This university's RHA will organize and host a regional conference of residence hall associations next year, bringing together hundreds of students to discuss how to improve their organizations.
Last weekend, over 400 students from 50 different schools attended a conference of the Central Atlantic Affiliate of College and University Residence Halls at the University of Pittsburgh. Five RHA delegates presented and won a bid to bring the conference to this university next year.
The university has not hosted a conference in the national association's 56-year history. At each year's conference, members from different schools share programs and strategies for more effectively representing on-campus students and managing their associations.
Senior psychology major and RHA Communications Officer Mitchell Amoros, co-chairman of this university's delegation, said he believed few — if any — students from this university had attempted to undertake the time-consuming process of constructing a bid in previous years.
While more than ten CAA schools initially planned to submit bids, all other schools dropped out or failed to complete their bids on time, leaving this university's bid uncontested.
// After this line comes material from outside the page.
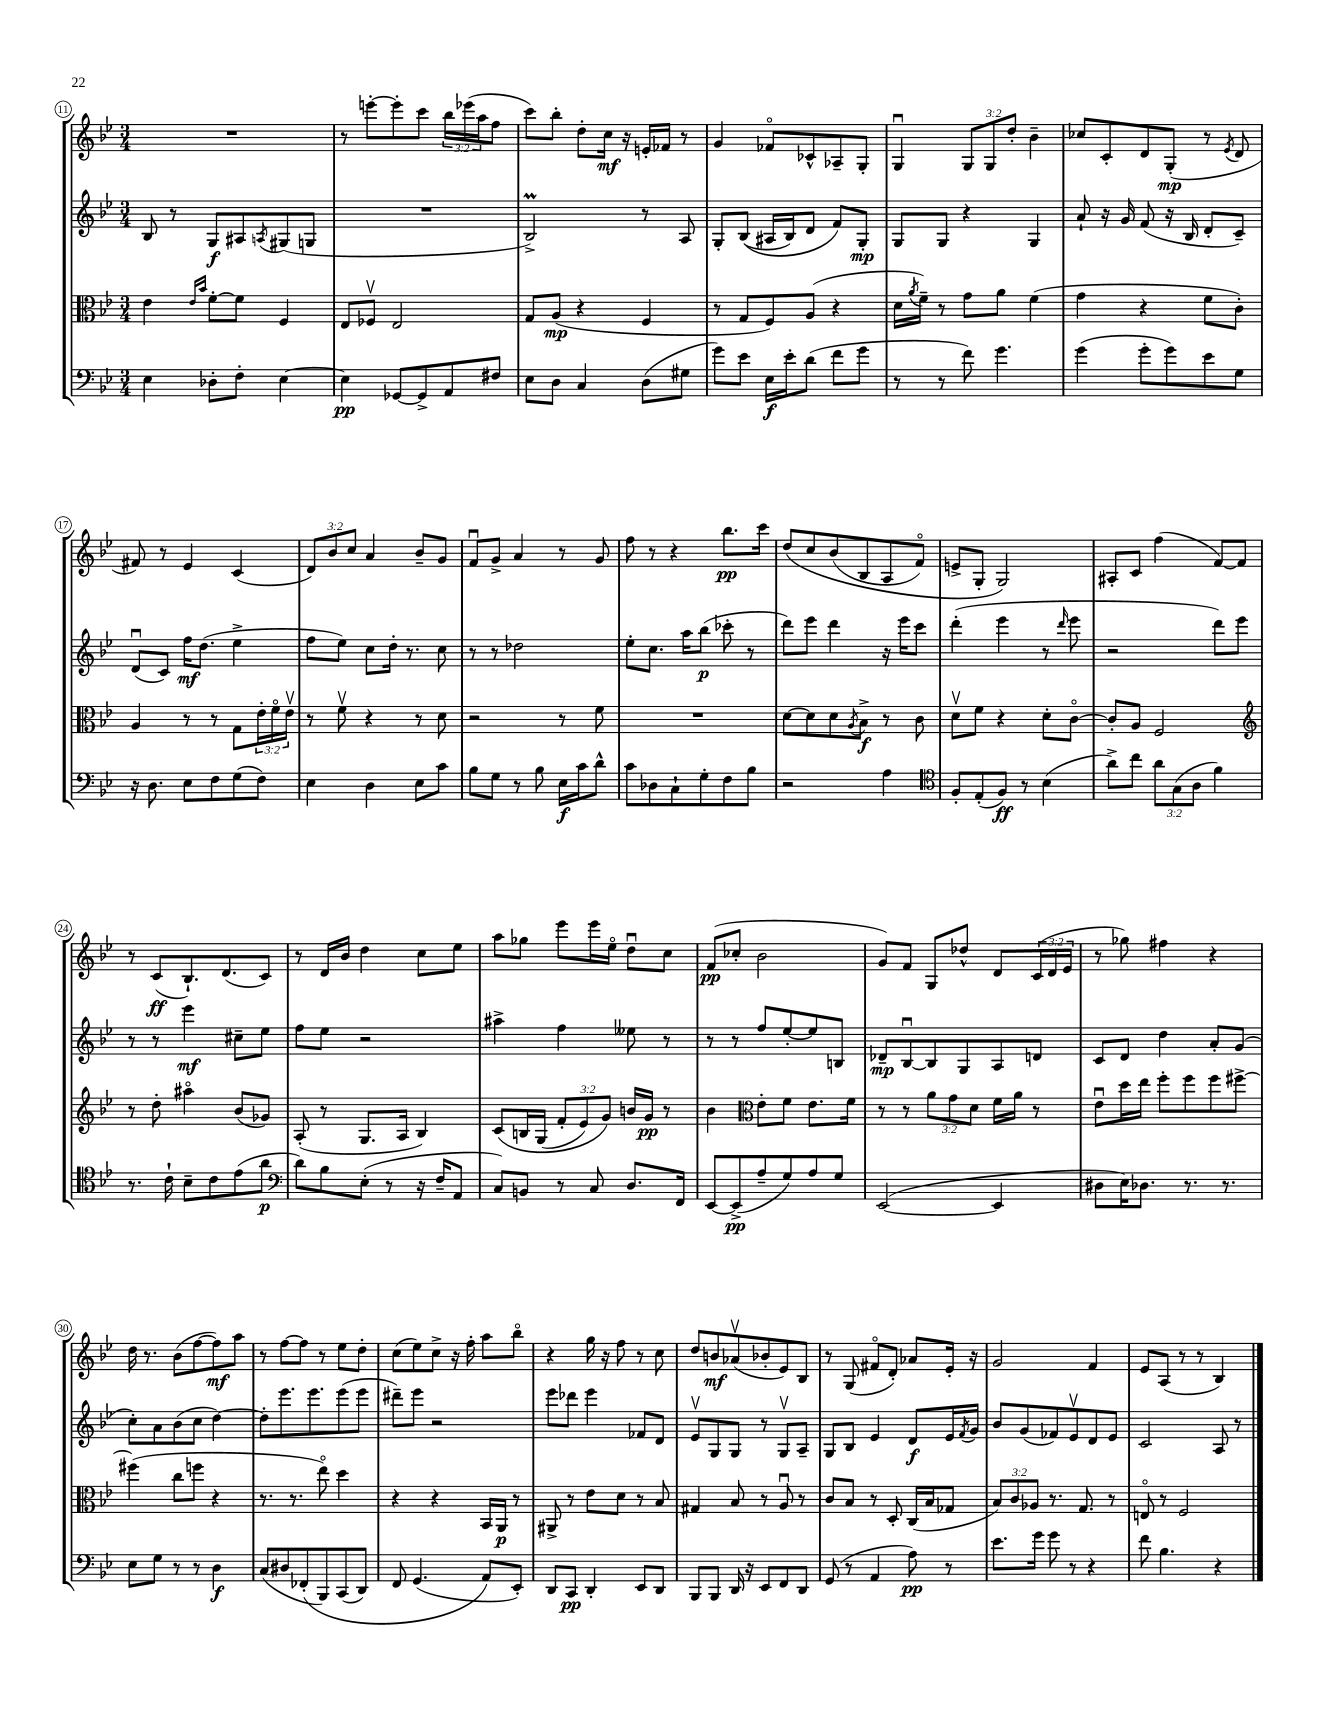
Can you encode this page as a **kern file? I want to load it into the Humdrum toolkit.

Delegates devoted several hours each week to the 60-page bid during the past year.
"We had to plan out everything from what hotel we'd have everyone at, what they do during the day," Amoros said. "Even what they eat and where they'd eat it."
Students also planned a theme for the conference, "cultural carnival," and will ask each school to create floats to drive across the campus.
The delegate team negotiated with representatives from a host of university departments, including the University of Maryland University College Inn and Conference Center, the Resident Life Department and the Department of Transportation Services. The conference will utilize several buildings on campus, including Cole Field House and the Stamp Student Union.
Negotiations for sponsorship from university departments such as DOTS and the student union eventually helped subsidize the cost to conference attendees, though keeping fees affordable initially posed a big challenge.
"It can be more expensive to host something like this here, because a hotel room might cost more in this area than one out in the country, for example," Resident Life Director Deb Grandner said.
Program chairwoman Elli Farr, a sophomore physiology and neurobiology and Spanish major, guessed initial difficulties finding sponsorship might have been due to the lackluster economy, though the team overcame roadblocks to bring the cost to attendees down to about $160, only a dollar difference from this year's conference.
Members of the team were motivated most by a desire to show off the university.
"We're so insanely proud to be at the University of Maryland," Amoros said. "We think we have one of the best schools in the country ... and we wanted to be able to show that off to everybody."